Voting began at 7am (06:00 GMT) on Thursday in more than 40,000 polling stations across the country, with an exit poll after polls close at 10pm (21:00 GMT), when counting will also start.

The centre-left Labour is projected to win its first general election since 2005, with several election eve polls forecasting its biggest-ever victory.

But Labour leader Keir Starmer, 61, was taking nothing for granted as he urged voters not to stay at home. “Britain’s future is on the ballot,” he said. “But change will only happen if you vote for it.”

Prime Minister Rishi Sunak called the election six months earlier than expected against a gloomy backdrop of a cost-of-living crisis, a declining National Health Service and mounting distrust in institutions.

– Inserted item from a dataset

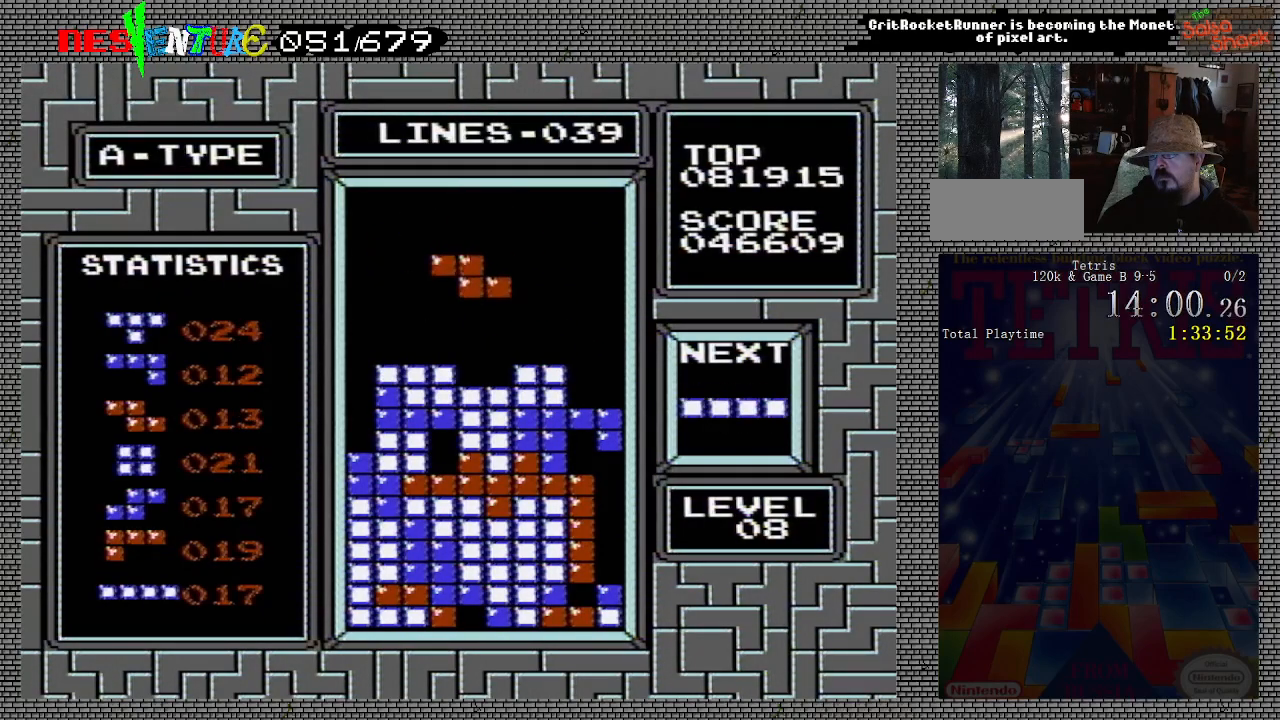
{"buttons": ["DPAD_LEFT"], "events": [[167, "DPAD_DOWN", "up"], [317, "DPAD_LEFT", "down"]]}
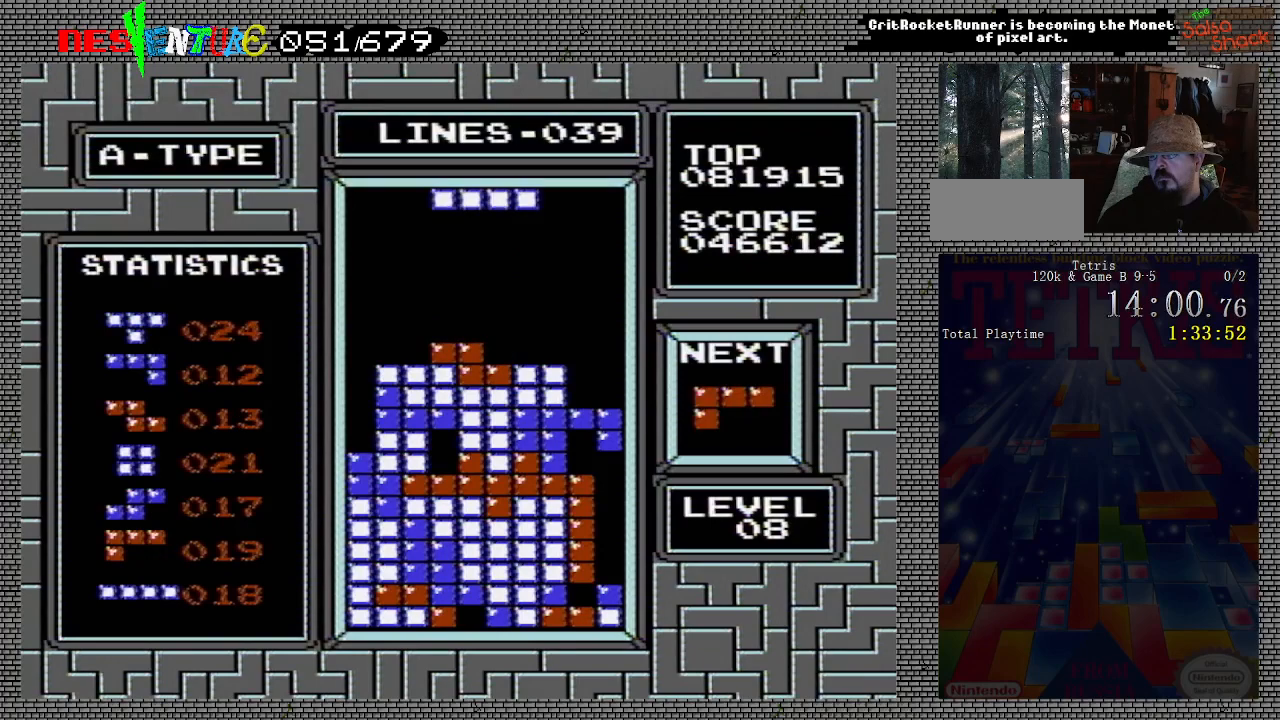
{"buttons": [], "events": [[17, "A", "down"], [200, "A", "up"], [450, "DPAD_LEFT", "up"]]}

Sunak, 44, who is widely seen as having conducted a dismal campaign, prompting mass outrage last month when he ditched D-Day commemoration events early for an election interview, has said the result is “not a foregone conclusion”.

But on Wednesday, as polls pointed to a heavy defeat for the Conservative Party, he seemed to concede that Labour appeared headed for a super majority, urging voters to back his party to limit the rival party’s “unchecked power”.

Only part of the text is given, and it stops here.